**Your instructions**
Below are the records; pull every line that includes "social".
- - -
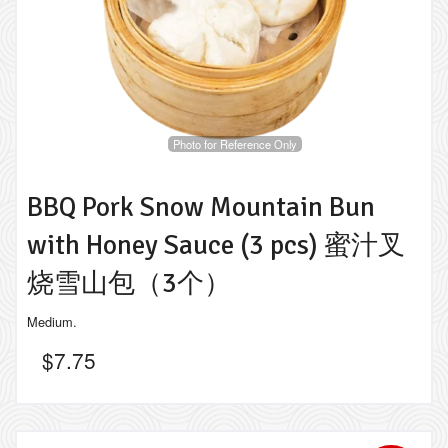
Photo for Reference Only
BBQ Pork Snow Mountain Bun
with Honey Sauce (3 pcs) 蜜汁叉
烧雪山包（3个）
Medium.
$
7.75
- - -
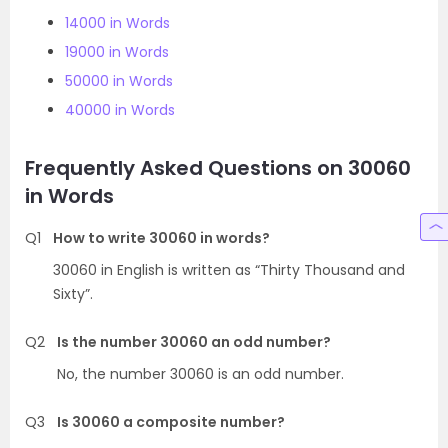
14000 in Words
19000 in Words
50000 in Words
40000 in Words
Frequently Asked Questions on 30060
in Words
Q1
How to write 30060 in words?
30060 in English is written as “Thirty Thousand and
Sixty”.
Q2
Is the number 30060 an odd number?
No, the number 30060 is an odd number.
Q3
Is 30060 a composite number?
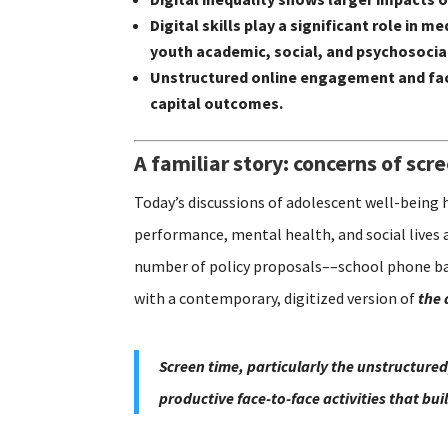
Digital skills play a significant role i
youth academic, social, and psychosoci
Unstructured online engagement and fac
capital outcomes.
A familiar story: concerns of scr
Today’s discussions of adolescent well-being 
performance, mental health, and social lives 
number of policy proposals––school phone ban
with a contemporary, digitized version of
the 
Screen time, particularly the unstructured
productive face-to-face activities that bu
- - -
**Output of the exercise**
youth academic, social, and psychosoci
performance, mental health, and social lives 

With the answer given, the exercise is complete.